EKO-SUFISME # 3: HAK AIR HARUS KITA BERIKAN

Sekarang saatnya musin hujan. Hampir setiap hari, terutama di sore hari hujan menyapa perkampungan kami. Kran-kran kami tidak tidak macet lagi. Rumput liar di open space perumahan mulai tumbuh dan meninggi. Saat musim hujan, jentik-jentik nyamuk di selokan hanyut diterjang banjir tiban.

Air. Sebuah kata yang menjadi sarana hidup alam semesta. Dengan air, Allah menghidupkan alam semesta. Tidak terkecuali manusia. Hujan adalah sumber air. Allah mengguyur hujan yang berarti mengguyur kehidupan. Banyak sekali ayat yang membicarakan nikmat tentang hujan.

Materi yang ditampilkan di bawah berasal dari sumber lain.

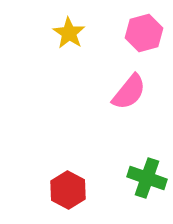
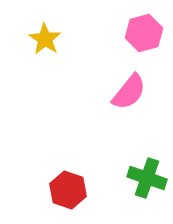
yellow star: moved 24 px left, 6 px down
red hexagon: rotated 9 degrees counterclockwise
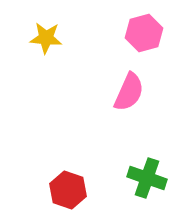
yellow star: moved 1 px right, 1 px up; rotated 28 degrees counterclockwise
pink semicircle: rotated 15 degrees counterclockwise
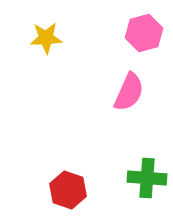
yellow star: rotated 8 degrees counterclockwise
green cross: rotated 15 degrees counterclockwise
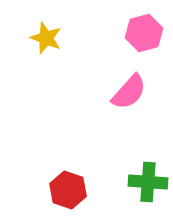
yellow star: rotated 24 degrees clockwise
pink semicircle: rotated 18 degrees clockwise
green cross: moved 1 px right, 4 px down
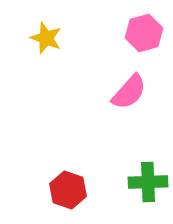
green cross: rotated 6 degrees counterclockwise
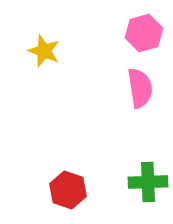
yellow star: moved 2 px left, 13 px down
pink semicircle: moved 11 px right, 4 px up; rotated 51 degrees counterclockwise
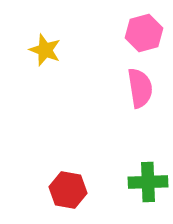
yellow star: moved 1 px right, 1 px up
red hexagon: rotated 9 degrees counterclockwise
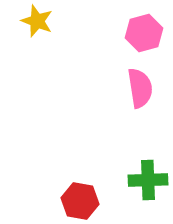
yellow star: moved 8 px left, 29 px up
green cross: moved 2 px up
red hexagon: moved 12 px right, 11 px down
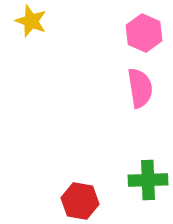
yellow star: moved 6 px left
pink hexagon: rotated 21 degrees counterclockwise
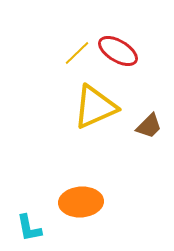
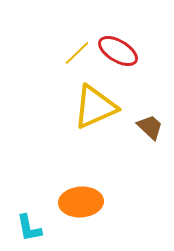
brown trapezoid: moved 1 px right, 1 px down; rotated 92 degrees counterclockwise
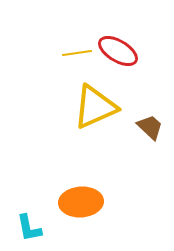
yellow line: rotated 36 degrees clockwise
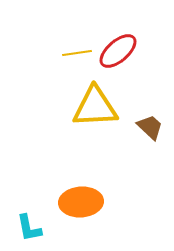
red ellipse: rotated 72 degrees counterclockwise
yellow triangle: rotated 21 degrees clockwise
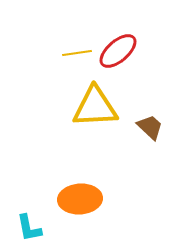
orange ellipse: moved 1 px left, 3 px up
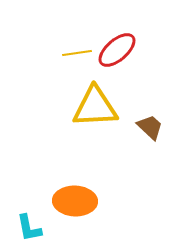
red ellipse: moved 1 px left, 1 px up
orange ellipse: moved 5 px left, 2 px down; rotated 6 degrees clockwise
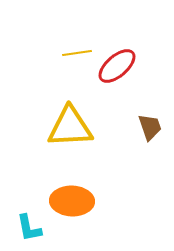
red ellipse: moved 16 px down
yellow triangle: moved 25 px left, 20 px down
brown trapezoid: rotated 28 degrees clockwise
orange ellipse: moved 3 px left
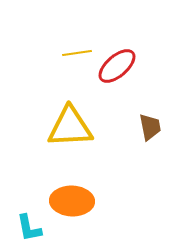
brown trapezoid: rotated 8 degrees clockwise
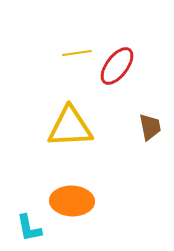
red ellipse: rotated 12 degrees counterclockwise
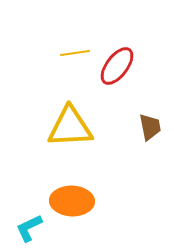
yellow line: moved 2 px left
cyan L-shape: rotated 76 degrees clockwise
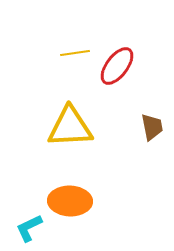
brown trapezoid: moved 2 px right
orange ellipse: moved 2 px left
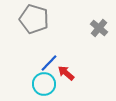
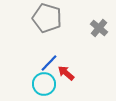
gray pentagon: moved 13 px right, 1 px up
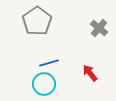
gray pentagon: moved 10 px left, 3 px down; rotated 20 degrees clockwise
blue line: rotated 30 degrees clockwise
red arrow: moved 24 px right; rotated 12 degrees clockwise
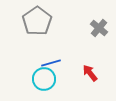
blue line: moved 2 px right
cyan circle: moved 5 px up
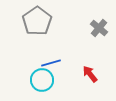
red arrow: moved 1 px down
cyan circle: moved 2 px left, 1 px down
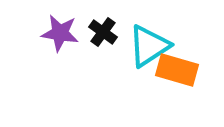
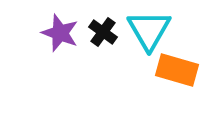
purple star: rotated 12 degrees clockwise
cyan triangle: moved 16 px up; rotated 27 degrees counterclockwise
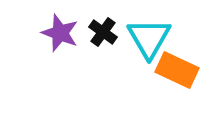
cyan triangle: moved 8 px down
orange rectangle: rotated 9 degrees clockwise
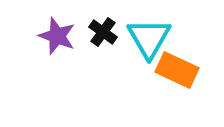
purple star: moved 3 px left, 3 px down
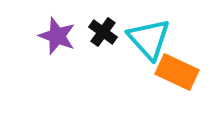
cyan triangle: moved 1 px down; rotated 12 degrees counterclockwise
orange rectangle: moved 2 px down
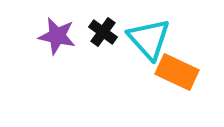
purple star: rotated 9 degrees counterclockwise
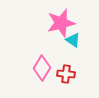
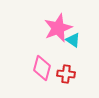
pink star: moved 3 px left, 5 px down; rotated 8 degrees counterclockwise
pink diamond: rotated 15 degrees counterclockwise
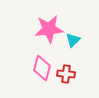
pink star: moved 9 px left, 1 px down; rotated 16 degrees clockwise
cyan triangle: rotated 42 degrees clockwise
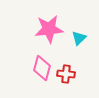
cyan triangle: moved 6 px right, 2 px up
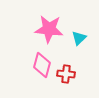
pink star: rotated 12 degrees clockwise
pink diamond: moved 3 px up
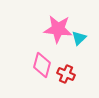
pink star: moved 9 px right
red cross: rotated 18 degrees clockwise
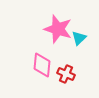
pink star: rotated 12 degrees clockwise
pink diamond: rotated 10 degrees counterclockwise
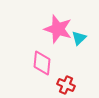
pink diamond: moved 2 px up
red cross: moved 11 px down
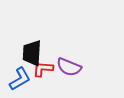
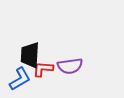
black trapezoid: moved 2 px left, 2 px down
purple semicircle: moved 1 px right, 1 px up; rotated 30 degrees counterclockwise
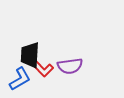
red L-shape: rotated 140 degrees counterclockwise
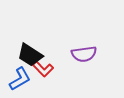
black trapezoid: rotated 60 degrees counterclockwise
purple semicircle: moved 14 px right, 12 px up
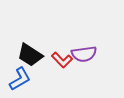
red L-shape: moved 19 px right, 9 px up
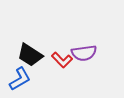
purple semicircle: moved 1 px up
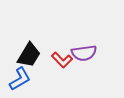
black trapezoid: moved 1 px left; rotated 92 degrees counterclockwise
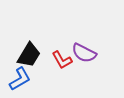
purple semicircle: rotated 35 degrees clockwise
red L-shape: rotated 15 degrees clockwise
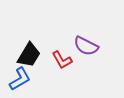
purple semicircle: moved 2 px right, 7 px up
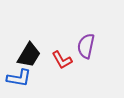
purple semicircle: rotated 75 degrees clockwise
blue L-shape: moved 1 px left, 1 px up; rotated 40 degrees clockwise
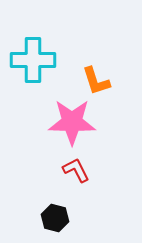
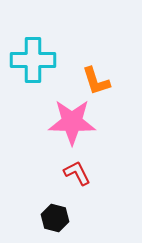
red L-shape: moved 1 px right, 3 px down
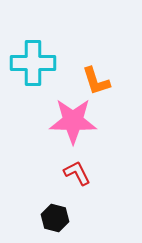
cyan cross: moved 3 px down
pink star: moved 1 px right, 1 px up
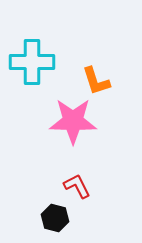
cyan cross: moved 1 px left, 1 px up
red L-shape: moved 13 px down
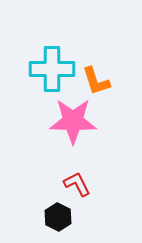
cyan cross: moved 20 px right, 7 px down
red L-shape: moved 2 px up
black hexagon: moved 3 px right, 1 px up; rotated 12 degrees clockwise
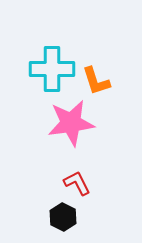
pink star: moved 2 px left, 2 px down; rotated 9 degrees counterclockwise
red L-shape: moved 1 px up
black hexagon: moved 5 px right
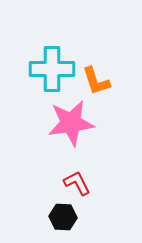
black hexagon: rotated 24 degrees counterclockwise
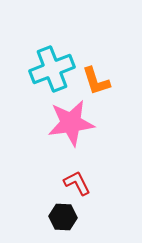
cyan cross: rotated 21 degrees counterclockwise
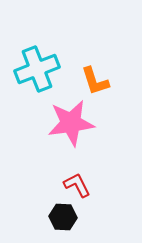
cyan cross: moved 15 px left
orange L-shape: moved 1 px left
red L-shape: moved 2 px down
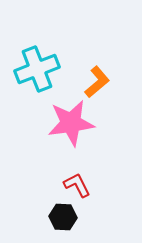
orange L-shape: moved 2 px right, 1 px down; rotated 112 degrees counterclockwise
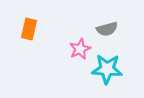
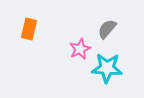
gray semicircle: rotated 145 degrees clockwise
cyan star: moved 1 px up
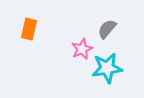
pink star: moved 2 px right
cyan star: rotated 12 degrees counterclockwise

Dalam QS al-Waqi’ah 68-70 kita disindir Allah dengan pertanyaan, “Siapakah yang menurunkan hujan ? Kamukah? Atau Aku ?” Manusia boleh saja mengaku. Mungkin dengan alasan bahwa saat kemarau manusia dengan teknologi manusia membuat hujan buatan yang menghabiskan biayanya ratusan bahkan milyaran rupiah.

Banyak pelajaran dari hujan yang diberikan Allah sebagai nikmat. Allah juga mengatakan bahwa air hujan diturunkan Allah dengan rasa tawar atau netral. Pernahkah Anda membayangkan seandainya air hujan diturunkan dengan rasa asin, manis, atau pahit. Inilah pertanyaan yang pernah disinggung oleh Allah dalam QS. al-Waqi’ah: 68-70, ”Afaraitum al-ma’a al-ladzi tasyrabun. Aantum anzaltumuhu min al-muzni am nahnu al-munzilun. Lau nasya’u ja’alnahu ujajan fa laula tasykurun” (Apakah kalian tidak memperhatikan air yang kalian minum ? Kaliankah yang menurunkan dari tempatnya atau Aku ? Sekiranya aku mau, air hujan itu aku buat asin. Kenapa kalian tidak bersyukur?”.

Hujan merupakan anugerah dan rizki. Karena dengan hujan kehidupan akan berlangsung. Air diberikan fitrah oleh Allah memberi kesegaran. Namun, anehnya di negeri kita tercinta ini, saat musim penghujan banyak berita sedih tentang banjir di mana-mana. Termasuk ibu kota yang selalu langganan banjir.

Manajemen air hujan sangat mendesak untuk direvolusi. Air telah kehilangan haknya. Dia tidak lagi diberikan resapan dan jalan aliran. Padahal, sifat air telah diketahui anak-anak sejak SD. Air memiliki sifat tetap, dia mengalir dari tempat yang tinggi menuju tempat yang rendah. Anak-anak SD dan MI kelas tiga tahu itu. Hanya saja, ilmu tentang air hilang dan tidak dimanfaatkan setelah mereka dewasa. Pengetahuan itu seolah tidak pernah ada.

Jalan-jalan air ditutup untuk keperluan tempat tinggal. Jalan air diserobot oleh orang-orang rakus yang dulu belajar ciri-ciri air. Di kota-kota besar, jalan air semakin menyempit bahkan tidak ada. Resapannya juga tidak ada. Air kehilangan haknya. Pada saatnya, air protes pada penyerobotnya karena dia harus lewat menuju tempat yang lebih rendah, terjadilah banjir bandang yang seringkali menelan korban.

Belum lagi manajemen air yang salah, terkait dengan pengeboran air tanah yang sembarang menyebabkan air hujan tidak berfungsi sebagaimana mestinya. Justru air laut bawah tanah yang akan naik karena jumlah pengeboran air tanah yang menyalahi tata aturan pengeboran. Allah telah mengingatkan tentang air. Allah juga menyindir terkait dengan kualitas air yang telah diberikan kepada kita agar kehidupan ini menjadi lebih baik.

Menjaga dan merawat saluran air adalah pesan al-Quran bagi orang yang ingin dekat dengan Allah. Sebaliknya, merusak dan mengotori bahkan mengambil hak pihak lain termasuk hak ”hidup” air sangat dibenci Allah dan menjadikan pelakunya jauh denganNya. Yang pertama mereka adalah muttaqin, dan kategori yang kedua adalah mereka yang ingkar.

Air adalah sama-sama makhluk Allah. Berikan hak-hak air. Berikan jalan yang layak agar dia bisa melaju dengan baik tanpa “mengganggu” kehidupan kita. Dengan demikian, memperbaiki got, membersihkan atau merawat selokan, membuat resapan air adalah kebaikan dan sedekah. Sedekah yang demikian ini akan menjadikan alam (termasuk air) menjadi ramah dengan kita. Sesama makhluk harus selalu tolong-menolong untuk kebaikan.